Happy Birthday Basma Design! We’re really excited that it’s your first anniversary, do you have any highlights from your first year?

Thank you. I have lots of wonderful highlights from my 1st year. The support from the fashion industry has been very encouraging as artisan creations seem to be the New Luxury in terms of aspirational and intelligent shopping. It can be daunting to put your fears aside and embrace a passion and vision at times, so the positive attitude of the fashion press has also been a major boost. Basma Design was featured in the September issue of Vogue, as well as CN Traveller and Tatler, which is a big deal for an emerging designer as you know.
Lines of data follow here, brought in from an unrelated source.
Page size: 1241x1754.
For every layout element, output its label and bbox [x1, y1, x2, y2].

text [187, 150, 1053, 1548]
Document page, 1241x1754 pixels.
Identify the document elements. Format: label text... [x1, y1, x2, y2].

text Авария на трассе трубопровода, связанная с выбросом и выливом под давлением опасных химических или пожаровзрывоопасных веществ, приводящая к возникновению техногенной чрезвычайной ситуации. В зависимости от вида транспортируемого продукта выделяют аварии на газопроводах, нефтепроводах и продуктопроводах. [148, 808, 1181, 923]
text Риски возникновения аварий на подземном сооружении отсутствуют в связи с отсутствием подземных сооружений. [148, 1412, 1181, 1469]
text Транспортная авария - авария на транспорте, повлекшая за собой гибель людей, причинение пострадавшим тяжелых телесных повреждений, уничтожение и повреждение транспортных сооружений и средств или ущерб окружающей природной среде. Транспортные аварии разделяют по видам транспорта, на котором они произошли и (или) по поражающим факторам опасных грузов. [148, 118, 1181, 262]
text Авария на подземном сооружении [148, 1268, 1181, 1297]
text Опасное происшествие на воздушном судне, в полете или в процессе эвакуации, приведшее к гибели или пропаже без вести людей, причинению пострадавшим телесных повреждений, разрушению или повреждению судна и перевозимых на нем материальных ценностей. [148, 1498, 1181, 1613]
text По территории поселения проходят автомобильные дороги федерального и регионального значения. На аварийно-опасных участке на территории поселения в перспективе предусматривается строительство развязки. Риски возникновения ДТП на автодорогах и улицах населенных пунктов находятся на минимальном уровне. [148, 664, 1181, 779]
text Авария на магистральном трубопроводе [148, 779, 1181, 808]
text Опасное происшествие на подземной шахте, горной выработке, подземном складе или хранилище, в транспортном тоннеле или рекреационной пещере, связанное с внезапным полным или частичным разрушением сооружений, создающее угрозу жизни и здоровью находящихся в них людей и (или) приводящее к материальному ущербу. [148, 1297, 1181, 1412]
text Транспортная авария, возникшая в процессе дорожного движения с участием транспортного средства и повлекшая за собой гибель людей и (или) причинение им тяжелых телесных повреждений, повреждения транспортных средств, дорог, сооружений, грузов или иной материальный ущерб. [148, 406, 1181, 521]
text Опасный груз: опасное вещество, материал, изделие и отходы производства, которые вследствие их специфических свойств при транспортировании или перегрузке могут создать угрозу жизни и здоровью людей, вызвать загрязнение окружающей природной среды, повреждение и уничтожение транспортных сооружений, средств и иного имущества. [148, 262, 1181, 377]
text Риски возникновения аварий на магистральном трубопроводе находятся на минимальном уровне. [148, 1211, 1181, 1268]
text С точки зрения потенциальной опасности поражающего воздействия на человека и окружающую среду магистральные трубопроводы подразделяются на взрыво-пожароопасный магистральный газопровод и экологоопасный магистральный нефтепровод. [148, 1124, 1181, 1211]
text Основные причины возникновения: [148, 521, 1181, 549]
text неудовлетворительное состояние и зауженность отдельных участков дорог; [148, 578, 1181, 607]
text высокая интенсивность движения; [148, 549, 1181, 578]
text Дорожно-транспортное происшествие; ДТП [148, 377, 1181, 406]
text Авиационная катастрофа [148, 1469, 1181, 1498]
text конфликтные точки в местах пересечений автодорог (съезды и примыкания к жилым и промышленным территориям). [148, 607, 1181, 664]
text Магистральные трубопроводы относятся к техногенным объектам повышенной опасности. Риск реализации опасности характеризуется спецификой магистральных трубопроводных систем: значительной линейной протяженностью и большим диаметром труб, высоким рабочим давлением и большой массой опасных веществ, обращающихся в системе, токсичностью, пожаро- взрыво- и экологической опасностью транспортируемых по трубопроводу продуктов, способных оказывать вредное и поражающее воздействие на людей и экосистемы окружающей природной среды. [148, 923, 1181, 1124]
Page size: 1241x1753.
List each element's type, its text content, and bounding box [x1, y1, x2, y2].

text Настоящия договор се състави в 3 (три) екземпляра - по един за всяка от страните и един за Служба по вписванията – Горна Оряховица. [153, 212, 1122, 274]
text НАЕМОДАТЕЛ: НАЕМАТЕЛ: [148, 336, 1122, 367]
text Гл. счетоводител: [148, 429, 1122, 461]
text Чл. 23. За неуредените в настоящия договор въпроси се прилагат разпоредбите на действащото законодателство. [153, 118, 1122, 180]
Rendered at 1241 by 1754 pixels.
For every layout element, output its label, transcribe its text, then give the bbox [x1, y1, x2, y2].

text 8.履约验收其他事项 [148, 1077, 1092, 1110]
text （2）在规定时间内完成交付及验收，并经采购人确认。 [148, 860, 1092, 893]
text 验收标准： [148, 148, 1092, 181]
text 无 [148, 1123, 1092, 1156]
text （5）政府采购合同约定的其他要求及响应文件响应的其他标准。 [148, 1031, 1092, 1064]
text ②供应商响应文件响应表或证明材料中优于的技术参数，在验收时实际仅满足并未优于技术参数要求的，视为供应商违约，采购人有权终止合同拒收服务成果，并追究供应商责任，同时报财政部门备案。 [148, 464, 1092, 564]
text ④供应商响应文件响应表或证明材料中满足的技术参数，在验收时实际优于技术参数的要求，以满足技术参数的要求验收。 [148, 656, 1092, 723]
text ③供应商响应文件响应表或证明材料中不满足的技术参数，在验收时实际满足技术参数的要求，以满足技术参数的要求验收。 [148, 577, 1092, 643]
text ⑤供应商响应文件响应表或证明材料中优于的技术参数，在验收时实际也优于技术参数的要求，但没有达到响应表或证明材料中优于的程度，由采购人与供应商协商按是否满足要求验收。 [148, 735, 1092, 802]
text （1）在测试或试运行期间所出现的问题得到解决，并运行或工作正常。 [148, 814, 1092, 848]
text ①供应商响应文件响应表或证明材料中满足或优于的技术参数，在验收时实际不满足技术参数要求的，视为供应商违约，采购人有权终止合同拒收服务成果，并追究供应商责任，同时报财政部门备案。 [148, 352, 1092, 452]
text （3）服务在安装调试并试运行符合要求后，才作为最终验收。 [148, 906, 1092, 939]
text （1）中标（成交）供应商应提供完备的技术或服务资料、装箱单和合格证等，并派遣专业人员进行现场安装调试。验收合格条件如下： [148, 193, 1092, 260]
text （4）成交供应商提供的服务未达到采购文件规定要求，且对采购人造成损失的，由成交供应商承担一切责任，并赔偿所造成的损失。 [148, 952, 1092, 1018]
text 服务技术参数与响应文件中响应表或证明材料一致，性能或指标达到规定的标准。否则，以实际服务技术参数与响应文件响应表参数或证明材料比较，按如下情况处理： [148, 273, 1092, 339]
Of course, the SEEKD launch pop-up in September was an awesome and noteworthy occasion for me and an opportunity to meet other talented, sustainable designers. It was also the culmination of a long summer of other pop-ups and events.

What are you most excited about for next year?

I’m very excited for year ahead and have a few plans to expand the brand (more on that later!). I always like to challenge myself since that fuels ideas and so I’m already working on new designs with a new colour palette.

Basma Design’s signature is a big personality, bold designs and bright colours, so my future creations will channel this handwriting through new moods and some muted shades.

You’ll find us at many more niche events and shows too, especially with SEEKD, promoting Made in England products and sharing the very real excitement that is sustainable luxury today.